Actually, I consider it a minor change, and I *want* the fix for this bug to be as minor as possible. Furthermore, Andrei, I, Bartosz, and others have struggled with this particular problem for about 10 years. This is the best (and simplest, by far) solution we've come up with. If you can think of a better one, I'm interested.


>> Yes, the test cases are very minimal. But understanding them is
>> necessary in order to understand more complex cases - I don't think
>> we've gotten anywhere by using complex cases to understand the mechanics
>> of it.
>
> Can you give a clear answer regarding borrowing snippets I am posting?
> Like one of:
>
> - Such idioms are not supposed to work with DIP1000 at all (why?) and
> you only want to focus on fixing existing @safe holes
> - It is supposed to work, but I am doing it wrong (please show how to
> write it in that case)
> - It is supposed to work, but bugs need fixing
> - It is supposed to work, but some parts will be implemented later
> (which ones?)
>
> So far you have only given answers regarding technical trivialities

That is true, but we must reach mutual understanding on how those trivialities work before we can do more. So far, we have not.


> without taking actual example to the heart.

1. D has no notion of "borrowing" and describing DIP1000 in those terms is going to mislead. There is no "borrow checker".

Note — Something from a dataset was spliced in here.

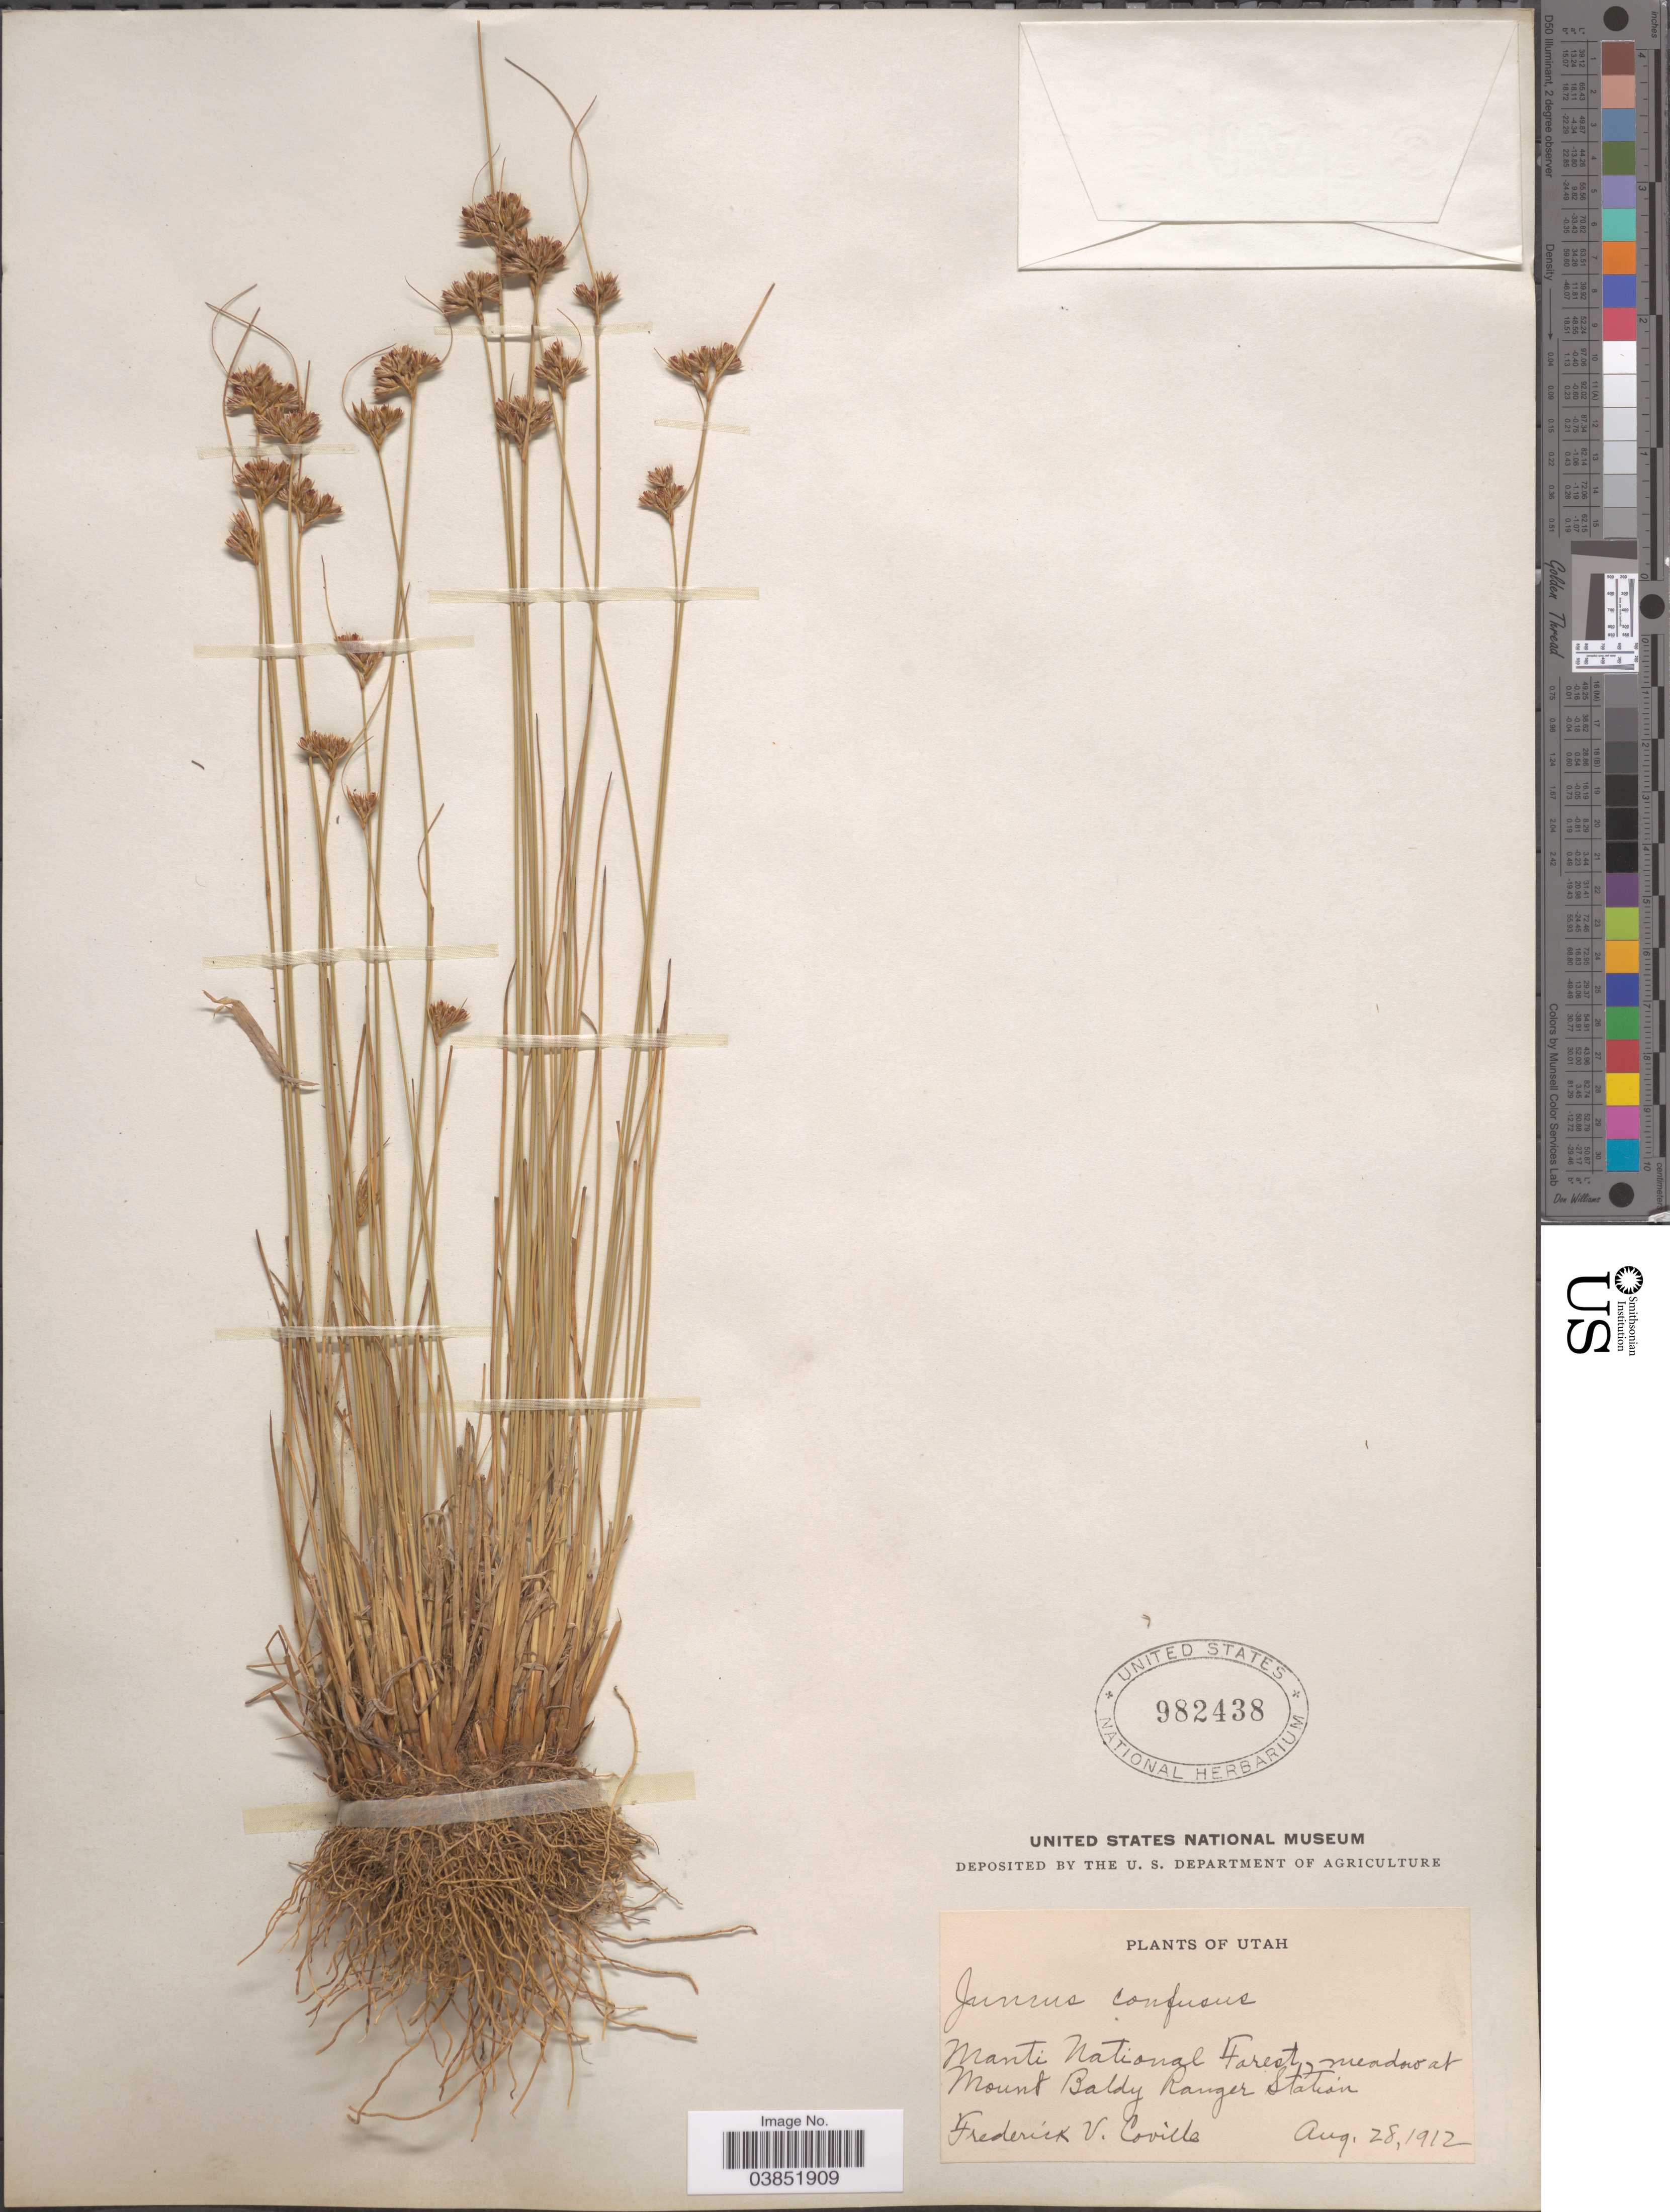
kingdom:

2. This design has nothing in common with Rust's design. Any notions brought from Rust will mislead.

3. The design utterly relies on a 'ref' value not being returned as a '*'. Any attempts to circumvent this will lose the checking. The rationale for this is a dramatic simplification of the design.

4. The effects of 'ref' and 'scope' are not transitive.

5. 'scope' is ignored if applied to a type with no indirections (this is necessary to support generic code).

6. What does 'return ref scope' mean? If the function returns by ref, then the 'return' applies to the 'ref'. Otherwise, it applies to the 'scope'.

7. 'scope' applies to the value of a type, 'ref' applies to its address. Your example failed to apply 'scope' to the 'int*' return, because the struct had no pointer types in it.

8. A container passed by 'ref' can return a 'ref' to the container's value or indirect contents, or by '*' to indirect contents, but it cannot return the address of the container by '*'. (This is a restatement of item 3.)
October 20, 2016
On 10/20/2016 9:37 AM, Dicebot wrote:
> But this is perfectly fine:
>
> @safe scope int* foo (return scope ref int r) {
>     return &r; // taking address of r is fine because returned pointer
> can't outlive the reference
> }

Nope:

  Error: function foo functions cannot be scope

If foo was a member function, the 'scope' would be allowed and would apply to the 'this' reference.